The rollback mechanism uses filesystem snapshots (APFS snapshots on macOS, Btrfs/ZFS on Linux) to create atomic checkpoints. Before your agent runs, nono snapshots the allowed write directories. If the agent violates a policy, triggers an error, or you simply change your mind, calling rollback() restores the filesystem state in a single atomic operation. This is dramatically faster than container-based approaches where you’d need to destroy and recreate volumes.

Under the hood on Linux, nono uses the Landlock LSM (Linux Security Module) introduced in kernel 5.13. Landlock allows unprivileged processes to create security sandboxes for themselves—critically, once applied, even root can’t remove the restrictions. Here’s a simplified view of how nono applies a Landlock ruleset:

use landlock::*;

let sandbox = Ruleset::new()
  .handle_access(AccessFs::ReadFile)?
  .handle_access(AccessFs::WriteFile)?
  .create()?;

// Allow read access to /workspace
sandbox.add_rule(PathBeneath::new(
  PathFd::new("/workspace")?,
  AccessFs::ReadFile
))?;

// Allow write only to /workspace/output
sandbox.add_rule(PathBeneath::new(
  PathFd::new("/workspace/output")?,
  AccessFs::WriteFile
))?;

sandbox.restrict_self()?;  // Irreversible kernel enforcement

// Agent code executes here with kernel-enforced restrictions
execute_agent();

The restrict_self() call is the point of no return. After this, the kernel will deny any filesystem access not explicitly allowed, and no syscall can undo it. On macOS, nono generates a Seatbelt profile and applies it via sandbox_init(), achieving similar irreversibility.

Nono also maintains a cryptographic audit chain of every action the agent attempts—allowed or denied. This audit log is cryptographically signed using Sigstore’s Rekor transparency log approach, creating an immutable provenance record. If your agent goes rogue and starts scanning for private keys, you’ll have a tamper-proof record of exactly what it tried to access, when, and from which code path. This is invaluable for post-incident forensics and compliance requirements around AI system behavior.

Provided records
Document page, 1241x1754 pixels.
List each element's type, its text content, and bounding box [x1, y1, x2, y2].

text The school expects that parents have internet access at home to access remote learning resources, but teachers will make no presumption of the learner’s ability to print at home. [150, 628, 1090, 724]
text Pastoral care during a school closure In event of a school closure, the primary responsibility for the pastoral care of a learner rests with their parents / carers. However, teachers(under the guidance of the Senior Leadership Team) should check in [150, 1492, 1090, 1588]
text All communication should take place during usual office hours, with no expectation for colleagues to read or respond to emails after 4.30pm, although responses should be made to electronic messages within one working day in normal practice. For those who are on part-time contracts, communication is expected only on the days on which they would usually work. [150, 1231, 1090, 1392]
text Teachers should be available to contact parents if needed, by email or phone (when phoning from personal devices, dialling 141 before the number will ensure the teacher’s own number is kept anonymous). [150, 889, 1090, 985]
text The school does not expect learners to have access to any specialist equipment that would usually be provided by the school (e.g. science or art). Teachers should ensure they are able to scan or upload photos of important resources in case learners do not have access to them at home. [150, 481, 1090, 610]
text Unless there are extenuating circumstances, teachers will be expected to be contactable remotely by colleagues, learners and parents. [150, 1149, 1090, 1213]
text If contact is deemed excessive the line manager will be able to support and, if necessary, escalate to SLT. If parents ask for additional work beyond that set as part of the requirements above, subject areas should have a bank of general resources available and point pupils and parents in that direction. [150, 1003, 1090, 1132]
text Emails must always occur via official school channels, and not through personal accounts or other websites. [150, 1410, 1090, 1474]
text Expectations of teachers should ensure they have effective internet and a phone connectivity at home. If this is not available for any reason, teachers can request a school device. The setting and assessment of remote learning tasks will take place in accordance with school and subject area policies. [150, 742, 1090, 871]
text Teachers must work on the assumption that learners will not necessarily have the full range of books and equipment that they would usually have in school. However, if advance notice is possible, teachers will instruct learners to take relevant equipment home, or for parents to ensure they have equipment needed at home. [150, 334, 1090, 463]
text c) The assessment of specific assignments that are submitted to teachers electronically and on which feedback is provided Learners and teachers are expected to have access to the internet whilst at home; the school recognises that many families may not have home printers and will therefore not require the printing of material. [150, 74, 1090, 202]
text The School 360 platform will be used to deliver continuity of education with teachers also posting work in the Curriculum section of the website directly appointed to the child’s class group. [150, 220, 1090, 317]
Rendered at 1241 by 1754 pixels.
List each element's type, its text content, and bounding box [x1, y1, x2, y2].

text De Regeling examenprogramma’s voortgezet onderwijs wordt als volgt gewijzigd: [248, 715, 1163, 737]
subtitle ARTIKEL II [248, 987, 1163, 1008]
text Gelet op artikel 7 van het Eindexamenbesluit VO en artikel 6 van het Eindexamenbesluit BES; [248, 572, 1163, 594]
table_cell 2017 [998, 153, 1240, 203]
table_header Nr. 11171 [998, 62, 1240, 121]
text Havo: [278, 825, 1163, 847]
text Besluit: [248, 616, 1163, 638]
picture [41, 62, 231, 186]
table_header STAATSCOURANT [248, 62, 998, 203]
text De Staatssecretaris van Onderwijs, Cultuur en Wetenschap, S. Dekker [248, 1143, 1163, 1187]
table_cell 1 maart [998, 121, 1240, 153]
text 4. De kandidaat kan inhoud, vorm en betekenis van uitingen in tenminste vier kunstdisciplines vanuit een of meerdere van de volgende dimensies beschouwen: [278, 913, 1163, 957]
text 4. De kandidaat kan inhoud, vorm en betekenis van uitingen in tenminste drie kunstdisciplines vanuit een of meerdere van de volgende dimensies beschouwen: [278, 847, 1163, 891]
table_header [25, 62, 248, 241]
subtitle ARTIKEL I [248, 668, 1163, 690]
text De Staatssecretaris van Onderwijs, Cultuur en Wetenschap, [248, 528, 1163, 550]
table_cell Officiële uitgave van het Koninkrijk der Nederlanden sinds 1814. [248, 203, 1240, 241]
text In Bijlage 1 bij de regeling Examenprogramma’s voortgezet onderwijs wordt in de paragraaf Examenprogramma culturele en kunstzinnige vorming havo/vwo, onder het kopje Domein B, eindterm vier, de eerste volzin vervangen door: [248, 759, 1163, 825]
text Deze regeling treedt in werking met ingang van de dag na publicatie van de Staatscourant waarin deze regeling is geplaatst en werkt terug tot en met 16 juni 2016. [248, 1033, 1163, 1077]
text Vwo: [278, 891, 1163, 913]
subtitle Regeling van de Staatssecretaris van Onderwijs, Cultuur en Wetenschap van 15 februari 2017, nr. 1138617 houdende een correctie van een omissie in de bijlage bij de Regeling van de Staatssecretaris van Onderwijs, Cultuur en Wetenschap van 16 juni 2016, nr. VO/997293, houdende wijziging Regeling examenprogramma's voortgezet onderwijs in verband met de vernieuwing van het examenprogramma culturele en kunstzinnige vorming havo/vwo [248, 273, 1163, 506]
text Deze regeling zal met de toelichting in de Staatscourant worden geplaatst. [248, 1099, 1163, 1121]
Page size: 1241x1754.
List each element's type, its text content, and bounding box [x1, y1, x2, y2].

Problem details
Continue the passage on nono's sandboxing and audit features from where it stops, in the same technical register.

Response area
Gotcha

The repository README contains a critical warning in bold: ‘Alpha software. Do not use in production.’ Despite the sophisticated architecture, nono hasn’t undergone the security audits you’d want before trusting it with genuinely sensitive workloads. Landlock itself is relatively young (merged in 2021) and has known edge cases around bind mounts, ptrace, and certain file descriptor passing operations that sophisticated exploits might leverage. The credential injection proxy, while clever, introduces a TOCTOU (time-of-check-time-of-use) window where a sufficiently fast agent might race the proxy setup.

Platform support is limited to macOS and Linux with kernel 5.13+, which excludes Windows entirely and rules out many production Linux environments running LTS kernels from 2020 or earlier. The rollback feature only works with APFS (macOS), Btrfs, or ZFS—if you’re on ext4 (still the most common Linux filesystem), you don’t get atomic rollback. The network allowlist is domain-based, not IP-based, which means a compromised DNS resolver could potentially bypass restrictions. And while nono claims ‘zero-latency overhead,’ Landlock and Seatbelt do add syscall filtering overhead that becomes measurable in tight loops with filesystem-heavy operations.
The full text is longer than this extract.